Eu vou ser realista. Eu acho que o problema já está instalado e já está feio. Eu acho que a gente tem que educar, do começo, todo mundo, não só atletas. Vamos lembrar que, na base, 5% devem se tornar atletas profissionais. Os outros 95% ficam na sociedade para fazer outras coisas. A gente não quer essas pessoas viciadas. Então, educação para quem ainda a gente consegue moldar. A gente precisa fortalecer o ser humano para que ele tome boas decisões para si e para o entorno. Isso é fundamental, desde já. Agora, a gente tem que usar todas ferramentas. A tecnologia é fundamental para monitorar e procurar agir o mais rápido possível e evitar que as consequências disso: uma doença que já existe. Para mim, é uma doença crônica. A gente não pode vacilar. Então, não é deixar a responsabilidade para o clube, para a federação, para o governo. Todo mundo tem que fazer a sua.

Quem tem maior poder de transformar a atitude de atletas são os clubes.

E aí eu costumo provocar, até em algumas reuniões e congressos: acho que todo clube tinha que ter um agente de integridade, não só focado em apostas, mas em tudo, porque o esporte é baseado em valores. A gente tem que ser protagonista nisso, o esporte, o futebol, porque o futebol tem uma visibilidade que pode fazer muito bem com esse protagonismo, nessa base, com esse foco, digamos assim, humano.

Como é que vocês medem o nível de integridade do clube? Existe algum tipo de indicador de performance?

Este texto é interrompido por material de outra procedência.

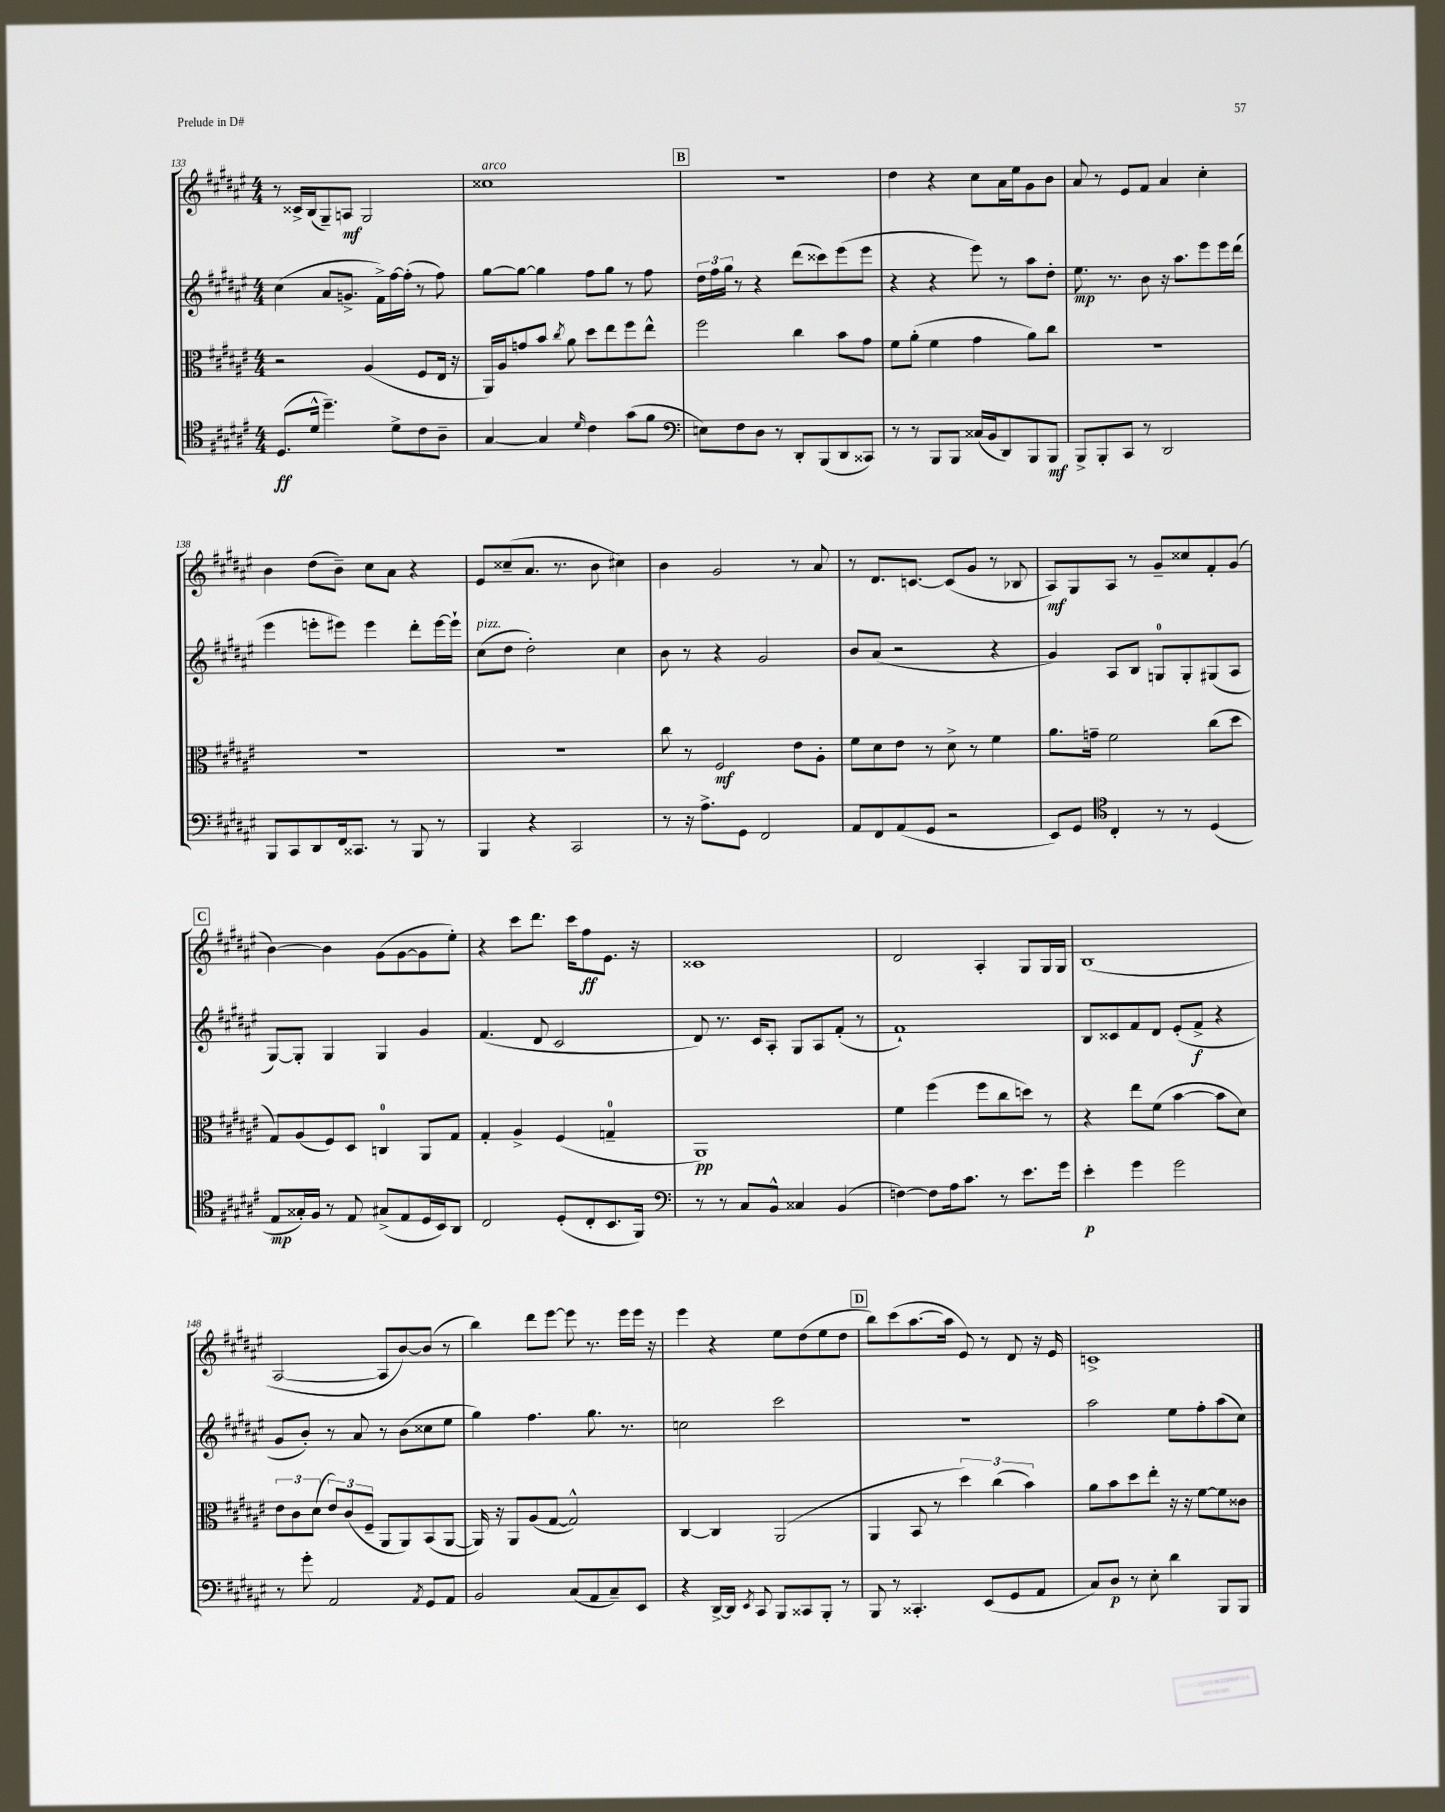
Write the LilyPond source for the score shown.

<<
\new StaffGroup <<
\new Staff = "s0" {
    \clef treble \key fis \major \numericTimeSignature \time 4/4
    \autoBeamOff r8 cisis'16[-> b16( gis8--) a8]\mf gis2 |
    cisis''1^\markup { \italic "arco" } |
    \mark \markup { \box "B" } R1 |
    dis''4 r4 cis''8[ ais'16 eis''16 gis'8 b'8] |
    ais'8 r8 eis'8[ fis'8] ais'4 cis''4-. |
    b'4 dis''8[( b'8]--) cis''8[ ais'8] r4 |
    eis'8[ cisis''8--( ais'8.] r8. b'8 cis''4) |
    b'4 gis'2 r8 ais'8 |
    r8 dis'8.[ c'8.]~ c'8[( gis'8] r8 bes8 |
    ais8[\mf) gis8 ais8] r8 gis'8[-- cisis''8 fis'8-. gis'8]( |
    \mark \markup { \box "C" } b'4~) b'4 gis'8[( gis'8~ gis'8 eis''8]-.) |
    r4 cis'''8[ dis'''8.] cis'''16[ fis''8\ff eis'8.] r16 |
    cisis'1 |
    dis'2 ais4-. gis8[ gis16 gis16] |
    b1( |
    ais2~ ais8[ b'8~) b'8]( r8 |
    b''4) dis'''8[ eis'''8]~ eis'''8 r8. eis'''16[ eis'''16] r16 |
    eis'''4 r4 eis''8[ dis''8( eis''8 dis''8] |
    \mark \markup { \box "D" } b''8[) cis'''8( ais''8.~ ais''16] eis'8) r8 dis'8 r16 eis'16 |
    c'1-> \bar "|." |
}
\new Staff = "s1" {
    \clef treble \key fis \major \numericTimeSignature \time 4/4
    \autoBeamOff cis''4( ais'8[ g'8.]-> fis'16[->) fis''16~ fis''16]-.( r8 fis''8) |
    gis''8[~ gis''8]~ gis''4 fis''8[ gis''8] r8 fis''8 |
    \mark \markup { \box "B" } \tuplet 3/2 { dis''16[ fis''16 gis''16] } r8 r4 dis'''8[( cisis'''8) eis'''8( eis'''8] |
    r4 r4 eis'''8) r8 ais''8[ dis''8]-. |
    eis''8.\mp r8. b'8 r16 ais''8.[ eis'''8 eis'''16 dis'''16]( |
    eis'''4 e'''8[-. eis'''8]) eis'''4 dis'''8[-. eis'''16~ eis'''16]-! |
    cis''8[^\markup { \italic "pizz." }( dis''8] dis''2-.) cis''4 |
    b'8 r8 r4 gis'2 |
    b'8[ ais'8]( r2 r4 |
    gis'4) ais8[ b8] g8[-0 g8-. gis8( ais8] |
    \mark \markup { \box "C" } gis8[~) gis8]-. gis4 gis4 gis'4 |
    fis'4.( dis'8 cis'2 |
    dis'8) r8. cis'16[ ais8]-. gis8[ ais8 fis'8]-.( r8 |
    fis'1-!) |
    b8[ cisis'8 fis'8 dis'8] eis'8[-.( fis'8]->\f r4 |
    gis'8[ b'8]-.) r8 ais'8 r8 b'8[( cisis''8 eis''8] |
    gis''4) fis''4. gis''8. r8. |
    c''2 cis'''2 |
    \mark \markup { \box "D" } r1 |
    ais''2 eis''8[ fis''8-. ais''8( cis''8]) \bar "|." |
}
\new Staff = "s2" {
    \clef alto \key fis \major \numericTimeSignature \time 4/4
    \autoBeamOff r2 ais4( fis8[ eis16] r16 |
    ais,16[) ais16 g'8 b'8] \acciaccatura { cis''8 } ais'8 dis''8[ eis''8 fis''8 eis''8]-^ |
    \mark \markup { \box "B" } fis''2 cis''4 b'8[ gis'8] |
    fis'8[ ais'8]-.( fis'4 gis'4 ais'8[) cis''8] |
    R1 |
    R1 |
    R1 |
    cis''8 r8 fis2\mf eis'8[ ais8]-. |
    fis'8[ dis'8 eis'8] r8 dis'8-> r8 fis'4 |
    ais'8.[ g'16]-- fis'2 cis''8[( dis''8] |
    \mark \markup { \box "C" } gis8[) ais8( fis8) dis8] c4-0 ais,8[ gis8] |
    gis4-. ais4-> fis4( g4-0-- |
    ais,1\pp) |
    fis'4 fis''4( fis''8[ cis''8 d''8]) r8 |
    r4 eis''8[ fis'8]( b'4~ b'8[ dis'8]) |
    \tuplet 3/2 { eis'8[ cis'8 dis'8]( } \tuplet 3/2 { eis'8[) cis'8( fis8]-- } ais,8[ ais,8) b,8( ais,8]~ |
    ais,16) r16 ais,8[ ais8( gis8]~ gis2-^) |
    cis4~ cis4 ais,2( |
    \mark \markup { \box "D" } ais,4 b,8 r8 \tuplet 3/2 { dis''4) cis''4( b'4) } |
    ais'8[ b'8 dis''8 eis''8]-. r16 r16 fis'8[~ fis'8 cisis'8] \bar "|." |
}
\new Staff = "s3" {
    \clef tenor \key fis \major \numericTimeSignature \time 4/4
    \autoBeamOff dis8.[\ff( dis'16]-^ dis''4.--) dis'8[-> cis'8 ais8]-- |
    gis4~ gis4 \grace { dis'16 } cis'4 gis'8[( fis'8] |
    \mark \markup { \box "B" } \clef bass e8[) fis8 dis8] r8 dis,8[-. b,,8( dis,8 cisis,8]) |
    r8 r8 b,,8[ b,,8] cisis16[( b,16 dis,8) b,,8 b,,8]\mf |
    b,,8[-> b,,8-. cis,8] r8 dis,2 |
    b,,8[ cis,8 dis,8 fis,16 cisis,8.] r8 b,,8 r8 |
    b,,4 r4 cis,2 |
    r8 r16 ais8.[-> gis,8] fis,2 |
    ais,8[ fis,8 ais,8( gis,8] r2 |
    eis,8[) gis,8] \clef tenor cis4-. r8 r8 dis4( |
    \mark \markup { \box "C" } eis8[\mp gisis16-.) fis16] r8 eis8 gis8[->( eis8 dis16 b,16) ais,8] |
    cis2 dis8[-.( cis8-. b,8. fis,16]) |
    \clef bass r8 r8 cis8[ b,8]-^ cisis4 b,4( |
    f4~) f8[ ais16 cis'8.] r8 eis'8.[ gis'16] |
    eis'4-.\p gis'4 gis'2 |
    r8 gis'8-. ais,2 \acciaccatura { ais,8 } gis,8[ ais,8] |
    b,2 cis8[( ais,8 cis8--) eis,8] |
    r4 dis,16[~-> dis,16] \acciaccatura { eis,8 } cis,8 b,,8[ cisis,8 b,,8]-. r8 |
    \mark \markup { \box "D" } b,,8 r8 cisis,4.-. eis,8[( gis,8 ais,8] |
    cis8[) dis8]\p r8 eis8-. dis'4 b,,8[ b,,8] \bar "|." |
}
>>
>>
\layout { \context { \Score currentBarNumber = #133 } }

Eu posso te dizer que não está no estágio que a gente quer, mas é porque a gente tem uma régua muito alta em relação a isso. É um processo de transformação cultural importante, de muitas pessoas. Mas você tem razão quando você pergunta de um indicador. Esse é um objetivo do nosso projeto aqui, ter esse indicador. Nós ainda não temos. Então, como é que a gente mede? Eu meço, por exemplo, pelo uso do canal interno de relatos. O canal existe, ele funciona, e ele trata o que tem que ser tratado. Então, esse é um termômetro que a gente tem e que nos leva a concluir que nós melhoramos. Mas, de fato, eu não tenho um indicador assim, e é possível tê-lo, mas a gente ainda está fazendo algumas transformações de governança e assim que a gente conseguir terminá-las, aí vai ser possível fazer, de fato, a implementação de um indicador melhor.

Com tantas pautas relevantes, como trabalhar com todas elas sem poder hierarquizar? Manipulação, racismo, luta contra homofobia, etc.

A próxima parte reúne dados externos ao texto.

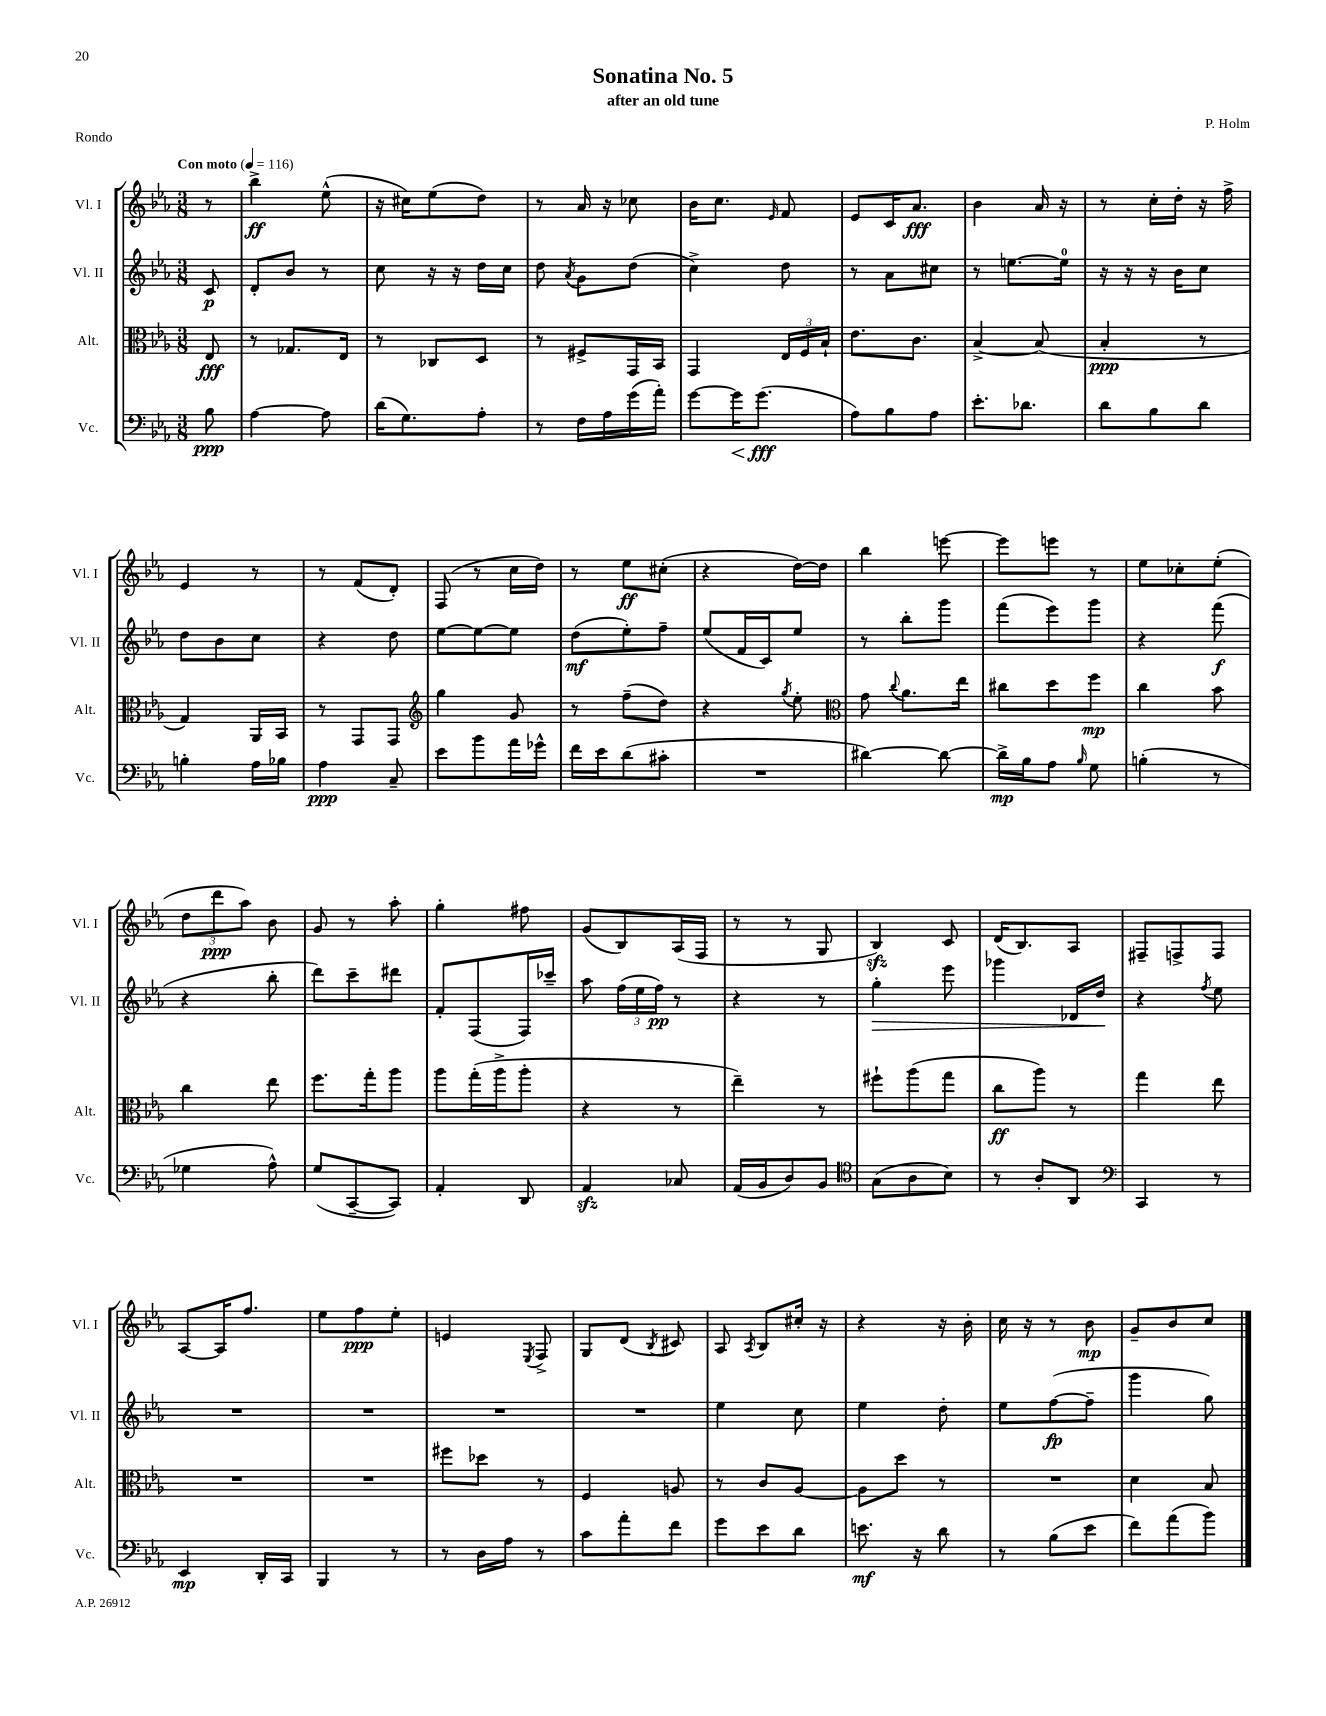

**kern	**kern	**kern	**kern
*staff4	*staff3	*staff2	*staff1
*clefF4	*clefC3	*clefG2	*clefG2
*k[b-e-a-]	*k[b-e-a-]	*k[b-e-a-]	*k[b-e-a-]
*M3/8	*M3/8	*M3/8	*M3/8
*MM116	*MM116	*MM116	*MM116
8B-	8E-	8c	8r
=	=	=	=
[4A-	8r	8d'	4bb-^
.	8.G-	8b-	.
8A-]	.	8r	(8ee-^^
.	16E-	.	.
=	=	=	=
(16d	8r	8cc	16r
8.G)	.	.	16cc#)
.	8C-	16r	(8ee-
.	.	16r	.
8A-'	8D	16dd	8dd)
.	.	16cc	.
=	=	=	=
8r	8r	8dd	8r
.	.	8qa-	.
16F	8F#^	8g	16a-
16A-	.	.	16r
(16g	16GG	(8dd	8cc-
16a-')	16BB-	.	.
=	=	=	=
[8g	4GG	4cc^)	16b-
.	.	.	8.cc
16g]	.	.	.
(8.g	.	.	.
.	.	.	16qqe-
.	24E-	8dd	8f
.	24F	.	.
.	24B-`	.	.
=	=	=	=
8A-)	8.e-	8r	8e-
8B-	.	8a-	16c
.	8.c	.	8.a-
8A-	.	8cc#	.
=	=	=	=
8.e-'	[4B-^	8r	4b-
.	.	[8.ee	.
8.d-	.	.	.
.	(8B-]	.	16a-
.	.	16ee]	16r
=	=	=	=
8d	4B-'	16r	8r
.	.	16r	.
8B-	.	16r	16cc'
.	.	16b-	16dd'
8d	8r	8cc	16r
.	.	.	16ff^
=	=	=	=
4B'	4G)	8dd	4e-
.	.	8b-	.
16A-	16AA-	8cc	8r
16B-	16BB-	.	.
=	=	=	=
4A-	8r	4r	8r
.	8GG	.	(8f
8C~	8GG	8dd	8d')
=	=	=	=
*	*clefG2	*	*
8e-	4gg	[8ee-	(8F
8b-	.	8ee-_	8r
16a-	8g	8ee-]	16cc
16g-^^	.	.	16dd)
=	=	=	=
16f	8r	(8dd	8r
16e-	.	.	.
(8d	(8ff~	8ee-')	8ee-
8c#'	8dd)	8ff~	(8cc#'
=	=	=	=
4.r	4r	(8ee-	4r
.	.	16f	.
.	.	16c)	.
.	8qgg	.	.
.	8ee-'	8ee-	[16dd)
.	.	.	16dd]
=	=	=	=
*	*clefC3	*	*
[4d#)	8g	8r	4bb-
.	8qqcc	.	.
.	8.a-	8bb-'	.
8d#_	.	8ggg	[8eee
.	16ee-	.	.
=	=	=	=
16d#^]	8cc#	(8fff	8eee]
16B-	.	.	.
8A-	8dd	8eee-)	8eee
16qqB-	.	.	.
8G	8ff	8ggg	8r
=	=	=	=
(4B'	4cc	4r	8ee-
.	.	.	8cc-'
8r	8b-	(8fff	(8ee-'
=	=	=	=
4G-	4cc	4r	12dd
.	.	.	12ddd
.	.	.	12aa-)
8A-^^)	8ee-	8bb-'	8b-
=	=	=	=
(8G	8.ff	8ddd)	8g
[8CC~	.	8ccc~	8r
.	16gg'	.	.
8CC])	8aa-	8ddd#	8aa-'
=	=	=	=
4AA-'	8aa-	8f'	4gg'
.	(16gg'	(8F	.
.	16aa-^	.	.
8DD	8aa-'	16F)	8ff#
.	.	16ccc-~	.
=	=	=	=
4AA-	4r	8aa-	(8g
.	.	(24ff	8B-)
.	.	24ee-	.
.	.	24ff)	.
8C-	8r	8r	(16A-
.	.	.	16F
=	=	=	=
(16AA-	4ee-~)	4r	8r
16BB-	.	.	.
8D)	.	.	8r
8BB-	8r	8r	8G
=	=	=	=
*clefC4	*	*	*
(8G	8ff#`	4gg'	4B-)
8A-	(8aa-	.	.
8B-)	8gg	8eee-	8c
=	=	=	=
8r	8cc	4ggg-	(16d
.	.	.	8.B-)
8A-'	8aa-)	.	.
8AA-	8r	16d-	8A-
.	.	16dd	.
=	=	=	=
*clefF4	*	*	*
4CC	4gg	4r	8F#~
.	.	.	8F^
.	.	8qff	.
8r	8ee-	8ee-	8F
=	=	=	=
4EE-	4.r	4.r	[8A-
.	.	.	16A-]
.	.	.	8.ff
16DD'	.	.	.
16CC	.	.	.
=	=	=	=
4BBB-	4.r	4.r	8ee-
.	.	.	8ff
8r	.	.	8ee-'
=	=	=	=
8r	8ff#	4.r	4e
16D	8dd-	.	.
16A-	.	.	.
.	.	.	8qE-
8r	8r	.	8F^
=	=	=	=
8c	4F	4.r	8G
8a-'	.	.	(8d
.	.	.	8qB-
8f	8A	.	8c#)
=	=	=	=
8g	8r	4ee-	8A-
.	.	.	8qA-
8e-	8c	.	8B-
8d	[8A-	8cc	16cc#'
.	.	.	16r
=	=	=	=
8.e	8A-]	4ee-	4r
.	8dd	.	.
16r	.	.	.
8d	8r	8dd'	16r
.	.	.	16b-'
=	=	=	=
8r	4.r	8ee-	16cc
.	.	.	16r
(8B-	.	([8ff	8r
8e-	.	8ff~]	8b-
=	=	=	=
8f)	4d	4ggg	8g~
(8a-	.	.	8b-
8b-)	8B-	8gg)	8cc
==	==	==	==
*-	*-	*-	*-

Não tem hierarquia e o que a gente tem que fazer é cuidar de cada uma. É como se fossem pilares, um do lado do outro. Só que às vezes eles se entrelaçam e a gente vai cuidando de todos, com equipe, com organização e com amigos. A gente vive num momento de mundo de muita disputa, de muito egoísmo. Mas o poder da colaboração, da cooperação, a força resultante disso é extraordinária. E vamos ver o que sai disso. Tenho certeza que ninguém sai igual de como entrou.